Clark County Dips Hand in Reserve Fund for Allegiant Stadium Bond Payment
Posted on: November 27, 2020, 11:55h.
Last updated on: November 27, 2020, 12:07h.
Clark County is tapping into a reserve fund in order to make its upcoming scheduled bond payment for Allegiant Stadium.
Due to reduced tax revenue from hotel stays amid the COVID-19 pandemic, Clark County officials say they’re short on cash for its $16.06 million bond payment scheduled for December 1. As a result, the county is drawing from its reserves to make good on the payment.
Clark County Public Communications Director Erik Pappa revealed that $11.55 million has been withdrawn from the “Reserve 2018A Bond Proceeds Subaccount of the Reserve Account” to cover the shortfall. Following the transaction, the account has a balance of $57.25 million.
[The withdrawal] was expected in light of the decline in tourism to Las Vegas. Fortunately, the financing for the Stadium Authority bonds included the funding of a debt service reserve fund to weather economic declines like the one Las Vegas is currently experiencing due to the pandemic,” Pappa explained.
The $1.9 billion Allegiant Stadium was partially funded with $750 million generated by a 0.88 percent hotel occupancy room tax increase on stays within Clark County. The Raiders NFL franchise, which now calls Las Vegas and Allegiant Stadium home, is covering the remaining cost.
Casinos Paying for Empty Stadium
In 2016, the Nevada Legislature passed legislation that approved the 0.88 percent hotel tax increase on Clark County stays. Casino resorts are responsible for collecting the additional revenue and sending it to the county government.

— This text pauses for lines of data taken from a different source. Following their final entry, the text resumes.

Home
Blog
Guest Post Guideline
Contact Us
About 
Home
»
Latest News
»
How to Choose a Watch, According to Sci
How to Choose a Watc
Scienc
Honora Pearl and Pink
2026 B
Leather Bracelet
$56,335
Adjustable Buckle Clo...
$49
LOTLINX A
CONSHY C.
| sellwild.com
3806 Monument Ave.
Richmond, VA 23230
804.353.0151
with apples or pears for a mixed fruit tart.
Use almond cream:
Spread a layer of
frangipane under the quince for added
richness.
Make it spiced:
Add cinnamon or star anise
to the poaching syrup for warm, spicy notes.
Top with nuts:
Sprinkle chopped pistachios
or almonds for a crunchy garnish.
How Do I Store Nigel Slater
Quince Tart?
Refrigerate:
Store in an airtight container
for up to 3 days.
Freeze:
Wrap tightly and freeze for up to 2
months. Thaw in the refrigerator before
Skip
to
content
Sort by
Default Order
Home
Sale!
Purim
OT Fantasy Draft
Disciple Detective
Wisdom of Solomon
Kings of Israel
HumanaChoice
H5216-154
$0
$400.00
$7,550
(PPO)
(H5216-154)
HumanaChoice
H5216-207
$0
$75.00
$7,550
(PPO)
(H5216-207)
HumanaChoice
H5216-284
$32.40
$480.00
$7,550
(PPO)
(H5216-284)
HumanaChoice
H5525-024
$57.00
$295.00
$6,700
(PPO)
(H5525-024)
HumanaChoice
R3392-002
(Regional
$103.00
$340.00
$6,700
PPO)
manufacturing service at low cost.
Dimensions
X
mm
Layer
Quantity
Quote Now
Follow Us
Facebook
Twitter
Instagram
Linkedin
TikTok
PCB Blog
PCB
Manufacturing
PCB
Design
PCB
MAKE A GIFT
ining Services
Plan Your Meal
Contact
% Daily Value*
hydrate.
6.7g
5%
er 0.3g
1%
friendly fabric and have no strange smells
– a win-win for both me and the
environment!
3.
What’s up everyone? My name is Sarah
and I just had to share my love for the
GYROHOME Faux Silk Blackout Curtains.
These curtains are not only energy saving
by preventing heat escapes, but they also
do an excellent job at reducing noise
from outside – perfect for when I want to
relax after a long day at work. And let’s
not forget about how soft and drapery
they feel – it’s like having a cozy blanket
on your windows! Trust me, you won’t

Four years ago, government officials hyped the economic benefits of building an NFL stadium and relocating a franchise to Southern Nevada. Las Vegas-based Applied Analysis was hired by the Southern Nevada Tourism Infrastructure Committee (SNTIC) to research how a 65,000-seat domed venue would impact the region.
Researchers concluded that the stadium would bring more than 451,000 incremental visitors to Las Vegas each year, and create an annual economic output of $620 million. The stadium was forecast to generate $22.5 million in new local tax dollars for Clark County.

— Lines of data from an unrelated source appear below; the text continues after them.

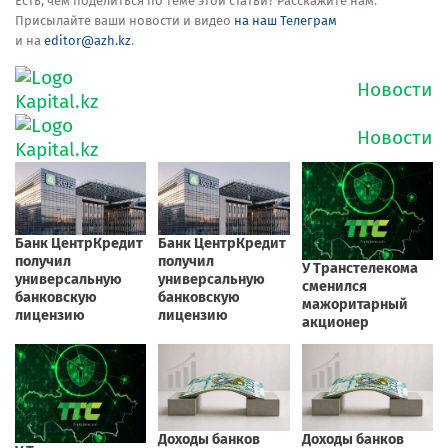
Есть, чем поделиться по теме этой статьи? Расскажите нам.
Присылайте ваши новости и видео
на наш Телеграм
и на
editor@azh.kz
.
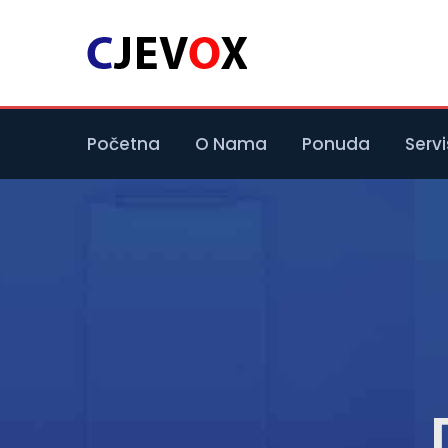
Početna
O Nama
Ponuda
Servi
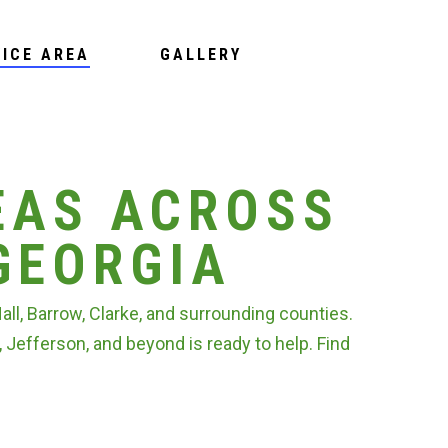
VICE AREA
GALLERY
EAS ACROSS
GEORGIA
l, Barrow, Clarke, and surrounding counties.
, Jefferson, and beyond is ready to help. Find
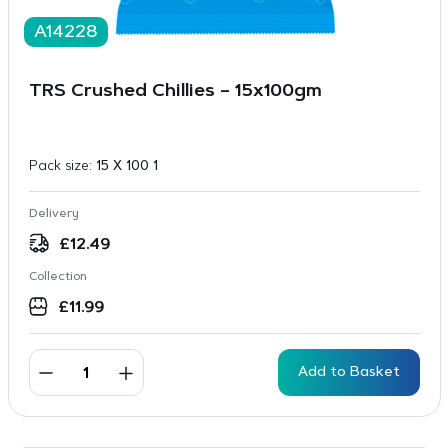
A14228
TRS Crushed Chillies – 15x100gm
Pack size:
15 X 100 1
Delivery
£
12.49
Collection
£
11.99
Add to Basket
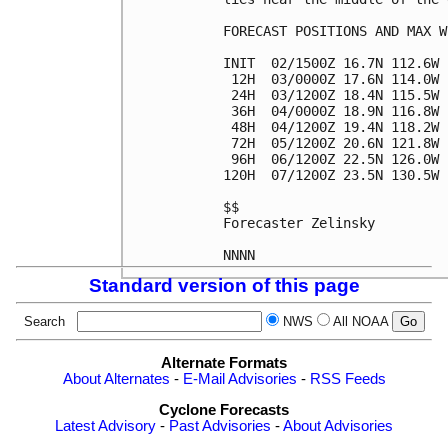
FORECAST POSITIONS AND MAX WI
INIT  02/1500Z 16.7N 112.6W 
 12H  03/0000Z 17.6N 114.0W 
 24H  03/1200Z 18.4N 115.5W 
 36H  04/0000Z 18.9N 116.8W 
 48H  04/1200Z 19.4N 118.2W 
 72H  05/1200Z 20.6N 121.8W 
 96H  06/1200Z 22.5N 126.0W 
120H  07/1200Z 23.5N 130.5W 
$$

Forecaster Zelinsky

Standard version of this page
Search
NWS
All NOAA
Alternate Formats
About Alternates
-
E-Mail Advisories
-
RSS Feeds
Cyclone Forecasts
Latest Advisory
-
Past Advisories
-
About Advisories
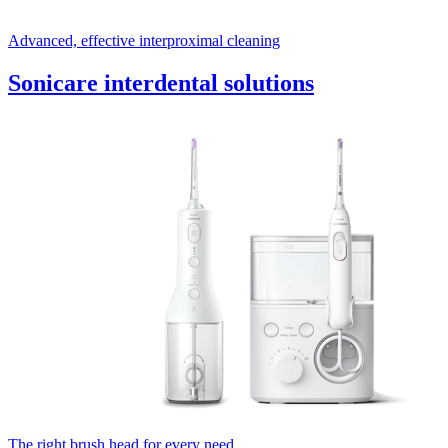
Advanced, effective interproximal cleaning
Sonicare interdental solutions
The right brush head for every need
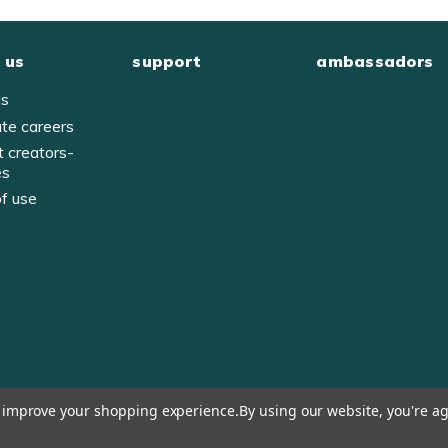
 us
support
ambassadors
us
ate careers
t creators-
es
of use
y
to improve your shopping experience.
By using our website, you're ag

Casinos would benefit from increased guests, who would be expected to gamble, eat and drink, shop, and attend shows. The $750 million investment seemed like a no-brainer at the time. Then COVID-19 came.
Allegiant Stadium opened its $1.9 billion dollars with little fanfare — actually, with no fans at all. Raiders owner Mark Davis said the entirety of the team’s home games this year will be played without fans in attendance.
Ill Gaming Industry
Casinos continue to collect the 0.88 percent occupancy surcharge on their guests. But those visitors aren’t in Las Vegas to attend an NFL game in-person.
2020 Las Vegas visitor volume amid the pandemic is down more than 54 percent through October. Strip casino operators are struggling, as crowds remain thin.
Nevada Gov. Steve Sisolak (D) has ordered a “Statewide Pause,” as new coronavirus cases continue to climb. During the pause, casinos are limited to 25 percent capacity on their gaming floors.